Repsol announced June 6 its 2018-20 Strategic Plan which treads deliberately on the toes of its former partner Gas Natural (GN) in its aims to move into Spain’s wholesale and retail energy markets, including power generation.

Between 2018 and 2020, it plans to invest €15bn ($17.5bn), of which 53% upstream and 45% downstream, including Gas & Power. The total will include €2.5bn on low-emission energy projects. The plan is self-financed on the basis of $50/barrel of Brent crude. Repsol said it will reduce CO2 emissions by 2.1mn mt by 2020, from 2016 levels, even though the company will grow.

In its downstream strategy, Repsol plans to “create a successful wholesale gas business” by leveraging its existing position as Spain’s largest industrial consumer. It sets itself two targets by 2025: to have a greater than 15%  share of Spain’s wholesale gas market, but also to carve out a 5% Spanish retail gas and power market share that would equate to 2.5mn customers, in both cases competing against GN.

On the wholesale gas front, that marks quite a reversal from five years ago. Repsol slimmed down its wholesale gas portfolio in 2013, when it agreed to divest its international LNG business to Shell for $6.7bn. But Repsol's decision four months ago to sell its 20.072% stake in Spanish utility GN, which it held for almost 20 years, gives it now the opportunity to compete head on against GN.

GN last week announced its own restructuring in order to better focus on its strengths.

Another Repsol downstream strategy goal outlined June 6 is to build up a low-carbon generation portfolio – again setting itself up as a challenger to GN. Repsol said its aim is to develop 4.5 GW of generation capacity by 2025 with a mix of solar, wind, gas-fired power plants and other low-carbon technologies. It will also “diversify into emerging countries that yield higher returns,” an idea it may have borrowed from Eni and Total.

Repsol launches upstream drive

Spain's integrated oil and gas group also said it will grow its production by 8% to 750,000 barrels of oil equivalent/day in 2020, from 695,000 boe/d in 2017. Upstream will invest €7.9bn between now and 2020, it said, of which some 60% will go on growth projects and exploration. It will prioritise onshore and shallow-water projects.

Primary investment will focus on organic growth of existing upstream assets not requiring major development that generate cash and increase production in the near term, it said (see map below).

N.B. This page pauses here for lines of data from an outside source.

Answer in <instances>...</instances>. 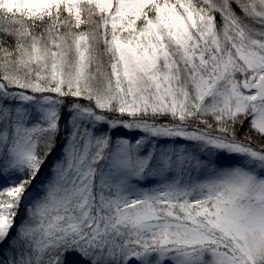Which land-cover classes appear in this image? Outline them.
Listing matches in <instances>:
<instances>
[{
    "label": "snow or ice",
    "instance_id": "snow-or-ice-1",
    "mask_svg": "<svg viewBox=\"0 0 264 264\" xmlns=\"http://www.w3.org/2000/svg\"><path fill=\"white\" fill-rule=\"evenodd\" d=\"M0 264H264V0H0Z\"/></svg>",
    "mask_w": 264,
    "mask_h": 264
},
{
    "label": "trees",
    "instance_id": "trees-1",
    "mask_svg": "<svg viewBox=\"0 0 264 264\" xmlns=\"http://www.w3.org/2000/svg\"><path fill=\"white\" fill-rule=\"evenodd\" d=\"M17 222L19 223V218H18Z\"/></svg>",
    "mask_w": 264,
    "mask_h": 264
}]
</instances>
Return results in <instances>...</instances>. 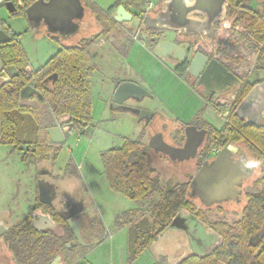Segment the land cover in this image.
<instances>
[{
  "label": "flooded vegetation",
  "instance_id": "obj_1",
  "mask_svg": "<svg viewBox=\"0 0 264 264\" xmlns=\"http://www.w3.org/2000/svg\"><path fill=\"white\" fill-rule=\"evenodd\" d=\"M34 1L35 0H31V3ZM80 1L84 11L81 16L74 18V22L78 23L77 30L66 36L62 35L61 32H49L43 20H39L37 17L30 19L31 21L27 18V16L23 17L27 20L29 28L35 31L39 36L47 35L52 38L55 37L58 40L70 37L78 32H86L83 35L80 44L87 43L86 48L90 54L93 73L96 69L101 67L97 65V62L98 60H104V58H100L101 55H103V51H107L108 49L113 50L112 52H114V58L117 55L116 53L119 52L120 56L118 55L117 57H120L121 59L119 60L120 63L117 64V68H115V71L117 70L118 73L116 74L117 76H110L109 93L106 99L110 120L116 119V121H119L126 118L128 121H131L133 125L144 124L145 126H151L155 120L162 121L168 118L155 107L157 98L155 91H149L146 88L144 85L145 82L143 84L142 76L138 71L133 69L130 61L127 65L125 64L126 66L124 65L132 50L136 45H138V47L142 48L148 55L152 56L156 62L162 64V67L165 68V72L175 75L181 79L183 82V90L186 89L189 96L193 95V99L197 96V98L201 100L200 108H210L212 111H217V109L225 107L226 110L223 113L225 121L223 122V125L228 121L232 113L236 115L239 120H242L247 124H260L264 122V92L256 98L255 102L248 109L238 111L239 105L246 95L254 88L264 85V65L257 64V55L254 53H252L253 59L246 67L243 66L239 58L234 61L232 66L225 62L220 44L222 42L225 43L230 37V31L240 25H234L238 17L235 20L232 19V9L230 8L227 0L228 4L225 6V12L222 19L214 23V34L212 36L184 34L177 30L154 26V21L151 18H154L159 14L163 7V0H157L154 4H151L148 10L138 8L142 0H121L118 3V0H115L112 4L106 7H101L105 11L110 10V14L113 17L114 12L121 4L124 9L132 15L131 20L116 22V25L108 33L103 34L102 27L96 21L94 15L90 13L88 8L83 4V1ZM263 1L264 0H257L253 5H244L257 13L264 15ZM24 2L25 0L0 1V3L7 6L11 15L17 12L18 7H24ZM91 23H94V26L90 29L92 26ZM116 26H121V29L126 32V35L119 40L120 43H114L113 38L108 41L111 31ZM0 29L4 31V33H0V44L10 41L13 39L14 35H16L11 33L10 27L3 17L0 18ZM192 36H197L199 42L193 44L190 39ZM15 41L21 45L19 37H17ZM208 41L213 42V44L215 43L216 46L211 45V48H207ZM164 42H170L177 45L180 48V51H168L165 48L164 50H166V56H162V44ZM241 49V43L239 42L236 44V50L239 52V55H242ZM198 53L202 54L204 58H198L196 67L193 70H189L190 64ZM245 57L249 60L248 54L245 53ZM109 60L111 59L109 58ZM211 60H216L223 65L227 71L233 75V77L231 78L221 75L216 69L212 70L211 73L204 74V71ZM28 63L29 68L32 71L39 69L44 64L43 63L37 69H33L30 66L29 59ZM14 74L15 69L11 66L3 65L0 59V87L9 84ZM48 79L49 78L44 80L43 83L46 86ZM123 82L135 83L147 92H134L130 94L125 92L118 96L119 99H121L120 104L113 105L115 89ZM25 86H31L34 88L37 95H32L28 98L20 100L21 102L38 104L39 106L46 103L43 99L42 90L35 86L34 83H29ZM200 108L195 111L192 116L193 119L190 123H183L178 119L169 117L167 120L170 122V125L167 126L162 124L160 125L161 129L153 132V134L160 132L164 139L165 137H168V130L182 129V142L178 145H172L182 146L185 140L184 127L186 125L191 124L195 125L198 129H206L207 132L205 134L204 141L198 148L197 155L194 158L177 161L171 160L167 155L156 152L148 146V141L153 134L144 137L145 142H142V146L146 150L148 158L150 156L164 157L169 160L171 164L178 165V167L183 165L184 167H188L190 170H192L193 166L195 167V172L191 173L188 179L182 182L188 183L189 197L191 199H198L196 195H191V186L192 178L198 171L199 167L204 162L209 163L216 157L221 149L228 145L232 146L230 156L234 161L245 157L254 165V172L251 176L256 173L258 167L256 158L242 143L235 144L227 142L226 144H218L214 146L218 147L217 152L213 154L210 153L211 149L214 147L210 146L212 141H210L209 130L203 126L204 123L208 122L201 117ZM258 108L261 109L259 115L255 111ZM148 112H151V115H149ZM63 117L64 116H60L57 118L62 119ZM208 124L211 125L210 123ZM223 125L219 128L213 127L219 130L223 127ZM164 126L167 129H165ZM49 128L50 127H48V129ZM86 130L84 133L78 134L85 135ZM92 132L88 136H91ZM141 133L142 132H139L138 135ZM127 139L139 140L136 137L133 139L129 136L125 137L123 140L125 141ZM213 139V142H215V136ZM51 141L54 147L62 149L63 144L61 141H53L52 139ZM241 144L245 147L248 153L243 150ZM8 148L10 152H16L21 159V151L12 150L10 147ZM200 155H203V159L199 162L197 157ZM21 161L23 164H27L33 160L30 159L23 161L21 159ZM52 161L55 162L54 160ZM58 168L60 170L57 171L52 169V166L41 165L36 168L34 172L35 177L33 178V181H30L29 183L31 186L34 183L33 187H31L34 196H31L32 198L29 197L30 200H27L26 203L23 202V208H16L17 205L11 206L7 209H2L0 207V264H50L56 260L57 257H59L57 260V263L59 264L80 263V257H76L75 252L77 249H80L82 245H80L75 237L71 225L79 227L80 236L86 244V246H82L84 248L92 246L94 243H97L105 238V229L102 224L99 223L102 229V237L96 239L97 241L95 240V242L93 240V238H95L97 221L90 214H86L84 212L87 197L80 193L81 181L77 178V176H79V170H77L78 167L73 166L71 160H69L65 165ZM71 168H73L72 172ZM67 173L71 175H67ZM66 175L72 179V183H66ZM251 176L243 179L242 185L239 187L240 193L237 195V200L229 199L222 202H216L214 204L227 202L241 204L243 199L246 203L247 187L245 186V182ZM40 181L46 182L48 187V190H46V192L42 195V199L40 198L38 187ZM255 186H257V184H255ZM254 189L255 187L250 188L249 190L251 191ZM64 194L66 196L68 195V199L64 198ZM69 195H71V197ZM79 204H82L83 208L81 211L75 212V210L79 207Z\"/></svg>",
  "mask_w": 264,
  "mask_h": 264
},
{
  "label": "rangeland",
  "instance_id": "obj_2",
  "mask_svg": "<svg viewBox=\"0 0 264 264\" xmlns=\"http://www.w3.org/2000/svg\"><path fill=\"white\" fill-rule=\"evenodd\" d=\"M94 1L100 7H106L113 0ZM156 1L142 0L138 8L148 10L150 5ZM255 1L257 0H244L243 4L253 5ZM0 17L5 18L11 33L19 37L21 46L33 69L40 67L62 45H79L83 35L86 33L78 32L70 37L58 40L47 35L39 36L29 28V24L23 16L11 15L5 4L0 6ZM91 25L90 29L93 28L94 23H91ZM125 35L126 32L121 29V26H116L111 31L108 41L113 38L114 43H120L119 40ZM190 39L193 44L199 42L197 36H192ZM207 44V48L216 46L215 43L213 44L210 41ZM112 51L110 49L103 51V55L100 58H104V60H98L97 62V65L101 67L96 69L91 77V116L93 122L91 136L65 131L66 124L69 123L70 119L67 116L62 119L52 117L48 112V104L44 103L40 106L46 116L43 120L44 125L46 126L47 124L50 127L48 133L51 139L53 141L59 140L63 144L55 162L52 161L50 155L44 160H33L23 164L16 152H10L6 145H0V207L2 209L16 205V208H23V202L26 203L27 200H30L29 197L34 196L31 188L34 183L32 186L29 183L33 181L37 167L41 165L52 166V169L57 171L60 170L58 167L65 165L69 160H71L73 166L78 167L79 176L77 178L81 181L80 193L87 197L84 212L90 214L97 221L95 238H93L94 242L102 237V229L99 223L104 227L106 234L104 239L94 243L92 246L87 248L81 246L80 249L76 250L75 256L80 257L82 264H126L131 255L130 246L136 234L132 229L133 224L143 225L146 223L149 228L152 224L151 208L159 200L161 189H171L175 185L184 182L191 173L195 172L194 166L190 170L183 165L180 167L173 165L164 157L150 156L148 160L155 170L156 179L151 195L148 198L141 201H132L109 187L101 161L102 152L121 146L123 139L128 136L133 139L136 137L141 142H145L144 137L152 135L154 131L161 129L160 125H170L167 120L169 117L178 119L183 123H190L196 106L193 97L189 96L186 89L183 90L181 79L165 72L162 64L156 62L142 48L136 45L124 65H127L130 61L133 69L142 76L143 84L145 82L146 88L149 91H155L157 95L155 107L168 118L162 121L155 120L151 126H145L144 124L133 125L126 118L119 121H116V119L110 120L106 105L110 76L118 73L115 68H117V64L120 63L119 60L121 59L117 57L118 55L120 56L119 52L116 53L117 55L114 58V52ZM245 52L248 54L250 62L253 59V54L248 50ZM200 109L201 117L212 126L219 128L223 125L225 107L219 108L217 111H212L210 108ZM164 128L167 129L165 126ZM181 130H168V137L170 138L165 137V141L171 145H178L183 138ZM139 132L142 133L138 135ZM241 147L248 153L242 144ZM217 150L218 147H214L210 153L213 154ZM197 158L200 162L203 159V155ZM67 175L71 174L67 173ZM259 177L258 166L256 173L245 182L246 191L253 187L257 188L255 180ZM71 180L67 176L65 181L68 184L72 183ZM69 196L71 197V195ZM64 198L68 199V195L64 194ZM192 201L204 211L210 221L236 220L240 217L241 210L245 205V200L243 199L241 204L235 202L217 203L205 209L197 198H192ZM125 212H128L127 215L132 219L129 223L124 222L126 220L124 217ZM179 215L180 217L186 216L188 218L187 221H184L183 226L167 228L131 264H177L182 258L191 254L206 255L219 243L220 238L217 234L190 216L186 211H180ZM142 225L136 237L139 241H144L147 237ZM132 234L133 237L129 240Z\"/></svg>",
  "mask_w": 264,
  "mask_h": 264
},
{
  "label": "trees",
  "instance_id": "obj_3",
  "mask_svg": "<svg viewBox=\"0 0 264 264\" xmlns=\"http://www.w3.org/2000/svg\"><path fill=\"white\" fill-rule=\"evenodd\" d=\"M82 1L102 27L103 34L116 25L110 10L105 11L93 0ZM227 1L232 9V19L238 17L234 25H240L230 31L225 43L220 44L225 62L232 66L239 58L243 66H248L249 60L245 57V51L248 50L257 55V64L264 65V15L245 6L244 0ZM24 3V7H18L12 15L25 17V8L31 0H25ZM17 37L14 35L10 41L0 44L3 65L15 69L11 82L0 87V145L21 151L23 161L46 159L50 154L55 161L60 148L52 144L48 126L43 122L45 114L38 104L21 102L19 92L26 84L34 83L42 90L49 114L52 117L67 116L70 119L66 125L67 132L84 133L88 126L93 125V66L87 43L62 45L39 69L32 71L23 47L15 41ZM239 42L242 55L236 50ZM47 78L46 86L43 83ZM203 126L209 130L211 147L227 142L242 143L251 151L260 172L256 180L257 188L247 191V201L240 217L232 221H210L189 197L187 182L171 189H161L159 200L151 208V226L148 228L146 223L132 226L136 234L129 238L131 240L133 237V242L126 264H131L164 230L171 227L182 210L217 234L220 241L206 255L191 254L177 264H264V122L247 124L232 113L219 130L208 123ZM101 161L112 190L132 201H141L151 195L156 173L140 140L127 139L121 146L102 152ZM127 214L124 213L125 223L132 220ZM141 225L147 233L144 241L136 238Z\"/></svg>",
  "mask_w": 264,
  "mask_h": 264
},
{
  "label": "water",
  "instance_id": "obj_4",
  "mask_svg": "<svg viewBox=\"0 0 264 264\" xmlns=\"http://www.w3.org/2000/svg\"><path fill=\"white\" fill-rule=\"evenodd\" d=\"M227 4L226 0H163L161 11L151 19L154 21V26L157 27L177 30L184 34L212 36L214 23L222 19ZM2 5L3 3H0V6ZM83 11L80 0H35L26 8L25 14L29 20L34 17L43 20L49 32H61L62 35L66 36L77 30L78 23L74 22V18L81 16ZM113 18L116 22H125L131 20L132 15L120 4L114 12ZM0 33H4V31L0 29ZM162 48V56H166V50L180 51L177 45L170 42H164ZM165 48L166 50H164ZM201 57L204 58L202 54H196L189 70L196 67L197 59ZM215 69L221 75L233 77L216 60L209 62L204 74L211 73ZM125 92L130 94L134 92L146 93L147 91L135 83L123 82L115 89L113 105L120 104L121 99L118 96ZM262 92H264V85L251 90L239 105L238 111L248 109ZM32 95H37L36 90L31 86H25L21 89L19 97L20 100H23ZM255 111L259 115L261 109L258 108ZM148 113L151 115V112ZM92 130L93 127L89 126L86 135H90ZM206 132V129H198L195 125L188 124L184 127L185 140L182 146H172L166 143L160 132L150 137L148 146L156 152L167 155L171 160L184 161L197 155ZM231 150V145L221 149L209 163L204 162L192 178L191 195H196L200 203L206 208L216 202L229 199L237 200L243 179L248 178L254 172V165L247 158L242 157L234 161L230 156ZM38 187L41 198L48 190L47 183L40 181ZM82 208V204H79L75 212L81 211ZM173 223H177L176 218ZM71 228L80 245L86 246L80 236L79 227L71 225ZM58 258L50 264H59L57 263Z\"/></svg>",
  "mask_w": 264,
  "mask_h": 264
},
{
  "label": "crops",
  "instance_id": "obj_5",
  "mask_svg": "<svg viewBox=\"0 0 264 264\" xmlns=\"http://www.w3.org/2000/svg\"><path fill=\"white\" fill-rule=\"evenodd\" d=\"M115 0H113V1H111V2H109L108 4H107V6L108 5H110V4H112L113 2H114ZM151 58H153L152 56H150ZM154 59V58H153ZM169 75H172V74H169ZM173 76V75H172ZM193 96V95H192ZM192 98V97H191ZM194 101H196V103H195V111L197 110V109H199L200 108V106H201V100L199 99V98H197V96L195 97V99H194ZM194 111V112H195ZM62 117V116H61ZM65 117V116H64ZM184 215H186V214H184ZM187 219L188 218H186V216H184V217H180V215H178L177 217H176V220H177V223H172V225L171 226H173V227H179V226H183V224H184V221L186 220L187 221ZM165 231V230H164Z\"/></svg>",
  "mask_w": 264,
  "mask_h": 264
},
{
  "label": "built area",
  "instance_id": "obj_6",
  "mask_svg": "<svg viewBox=\"0 0 264 264\" xmlns=\"http://www.w3.org/2000/svg\"><path fill=\"white\" fill-rule=\"evenodd\" d=\"M0 1H2V0H0Z\"/></svg>",
  "mask_w": 264,
  "mask_h": 264
}]
</instances>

In addition to such 'short-cycle' assets, Repsol said it has also identified five developments for "beyond 2020" that have a combined breakeven of $42/b: Alaska (US), Duvernay (Canada), Akacias (Colombia), plus Sagittario and Campos-33 (both Brazil).

Its upstream unit will furthermore launch a new efficiency and digitalisation program with more than 600 initiatives and the objective of achieving €1bn of additional free cash flow per year by 2020. An example of the latter is Repsol and Google Cloud’s agreement June 4 to optimise refinery management using big data and artificial intelligence.